- [Requirement]
Can you set out every line of the records below as a Markdown table with the columns Row and Line, numbering the rows and skipping blank lines? Leave the pictures out.

- [Source data]
● ● ● ● ●

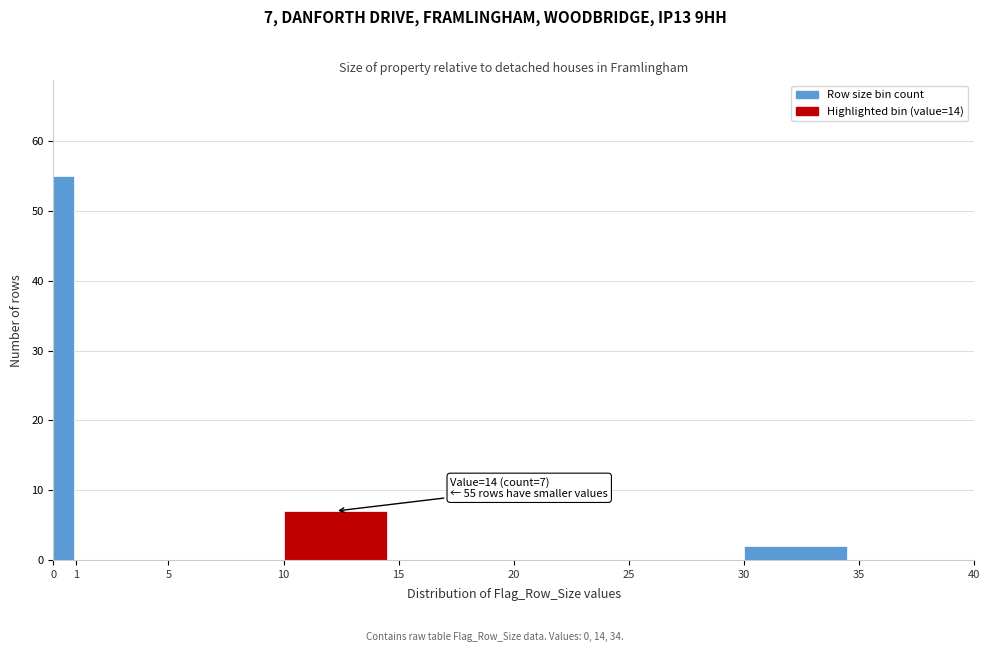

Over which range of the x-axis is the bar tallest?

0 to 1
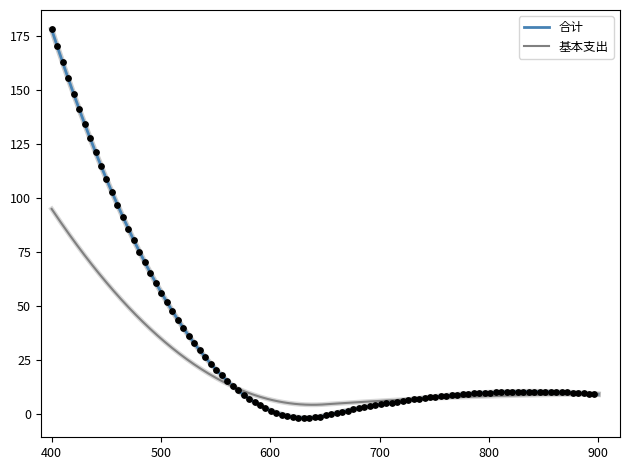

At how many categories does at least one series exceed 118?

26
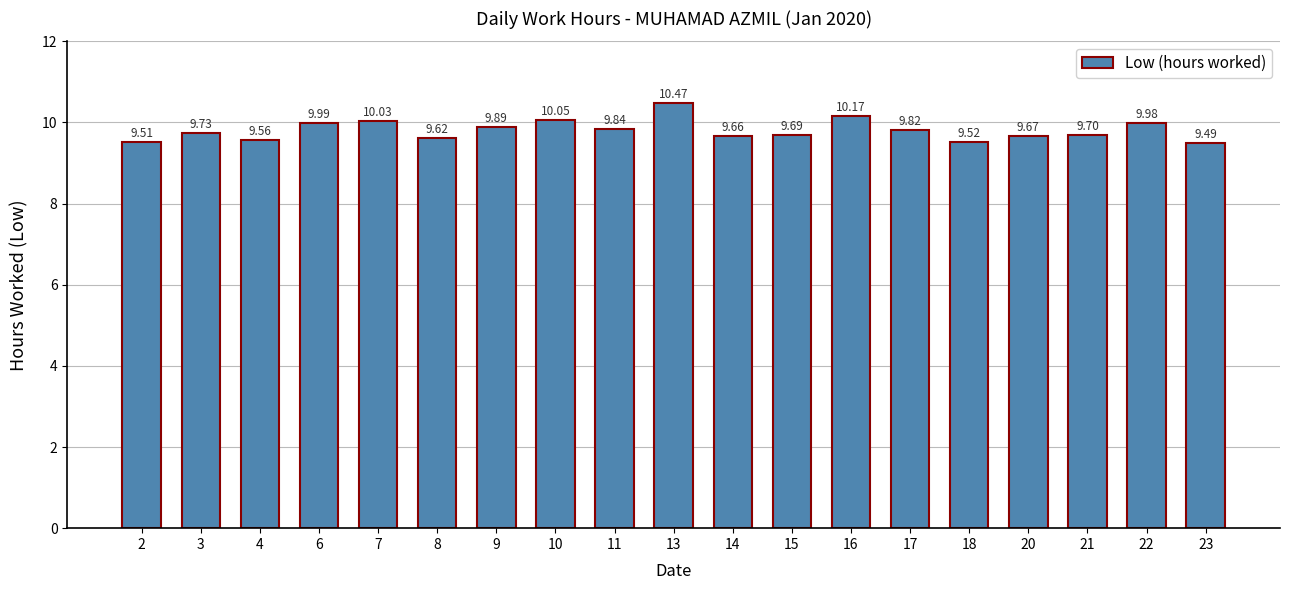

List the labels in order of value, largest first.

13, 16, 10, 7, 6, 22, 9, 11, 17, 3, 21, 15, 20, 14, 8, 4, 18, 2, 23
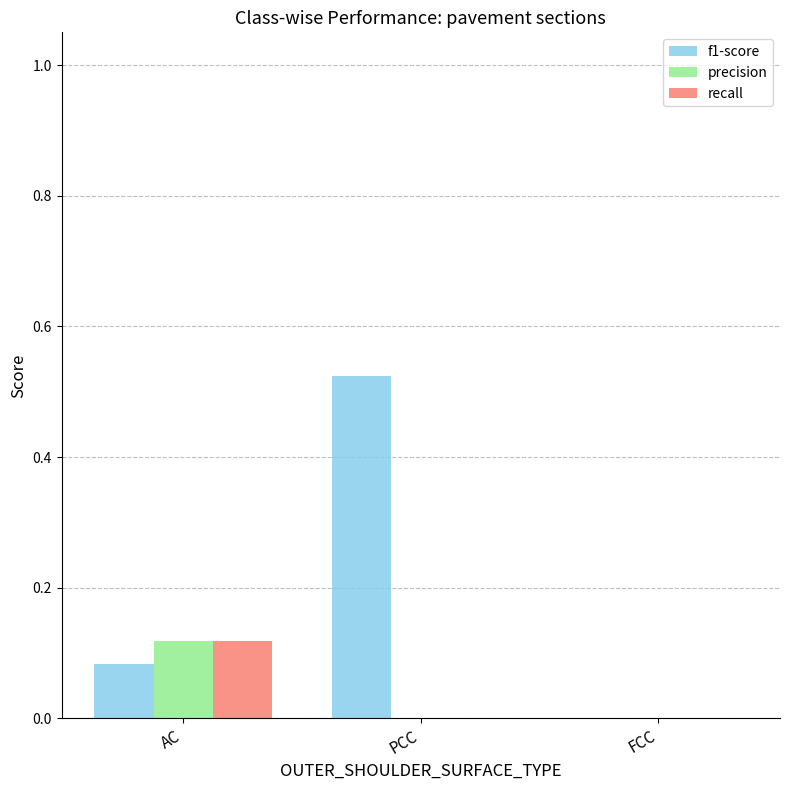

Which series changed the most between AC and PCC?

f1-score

● ● ● ● ●

- [Task response]
| Row | Line |
|---|---|
| 1 | Over which range of the x-axis is the bar tallest? |
| 2 | 0 to 1 |
| 3 | At how many categories does at least one series exceed 118? |
| 4 | 26 |
| 5 | List the labels in order of value, largest first. |
| 6 | 13, 16, 10, 7, 6, 22, 9, 11, 17, 3, 21, 15, 20, 14, 8, 4, 18, 2, 23 |
| 7 | Which series changed the most between AC and PCC? |
| 8 | f1-score |